Stephen Briggs, of the Peterborough Telegraph, argued before a judge that a proposed Section 45 order would have meant he could not identify Gary Speight, pictured, who assaulted a boy with acute educational and physical needs while on a school trip.
Prosecution counsel at Peterborough Magistrates’ Court had applied for the order at Speight’s sentencing hearing in order to protect the victim, but District Judge Ken Sheraton agreed with Stephen’s argument that such a restriction would prevent the Telegraph from being able to run the story.
The assault had taken place on a minibus and involved Speight, 50, bending the boy’s fingers back and putting his arm in a lock behind his seat.
The child had a number of acute educational and physical needs and was unable to shout out to stop the assaults, but other Phoenix School teachers on board spotted what had happened and reported it.

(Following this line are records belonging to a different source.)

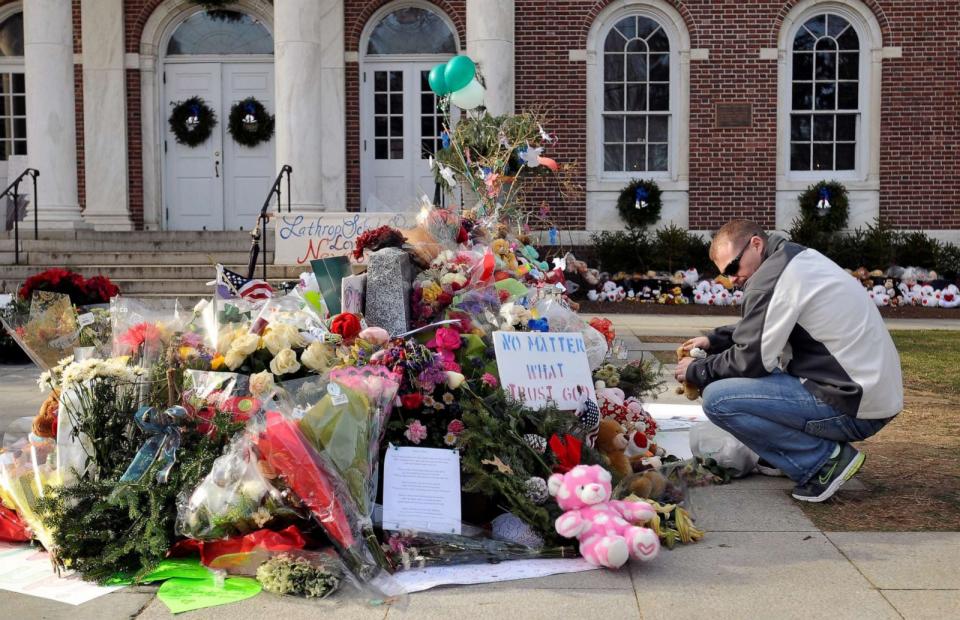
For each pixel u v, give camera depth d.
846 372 4.20
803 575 3.44
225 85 15.91
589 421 4.32
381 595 3.31
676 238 15.03
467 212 5.91
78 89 15.61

Speight denied assaulting the boy, accusing the teachers of lying about what happened, but was convicted of common assault at a trial last month.
Stephen told HTFP: “We had heard about the case thanks to a tip-off after the trial had concluded. Our photographer David snatched the defendant coming into court, and before the sentencing hearing started we checked with the clerk if any reporting restrictions had been made. Up to that point, there had not been any.
“When the case started, the prosecution asked for a Section 45 order to be put in place to protect the identity of the youngster involved.
“The District Judge asked if we had any representations to make – I said that we don’t wish to identify the child, because they were particularly vulnerable because the incident happened at a special school, but under the terms of Section 45 we would not be able to name the school involved. This would also prevent us from naming the defendant, and prevent us from running the story.
“The judge agreed, and said while he would be making the S45 order, we would be able to publish the school involved. While on the face of it the assault was not too serious in the injuries caused to the youngster, because of the breach of trust involved – especially at a special school against such a vulnerable victim – we thought it was an important story to tell.”
Speight was jailed for 10 weeks at the hearing.
Charles Corbett, prosecuting, said the boy had been sitting in front of Speight and “would reach behind him and pinch the defendant on the leg” before the assault took place.
Matthew Cullen, defending, had called for the judge to impose a community order as a sentence, adding: “There are significant mitigating factors for the case. He is effectively of good character.
“This was an isolated incident. He has worked for nine years in the same job, and it has never happened before, and it won’t happen again.”
Passing sentence, Judge Sheraton said the offence had been a clear breach of trust against a very vulnerable victim, which meant only a custodial sentence was appropriate.
Charlotte Whysall, headteacher at The Phoenix School, told the Telegraph: “We have supported and cooperated with the police investigation at every stage and we are satisfied with the court’s judgement.
“As soon as we were made aware of the incident we took immediate action by suspending the member of staff in question and reporting the assault to the police and the city council.
“We have, and will continue to support the young person involved and their family. As a result of the guilty verdict the member of staff has been permanently dismissed.”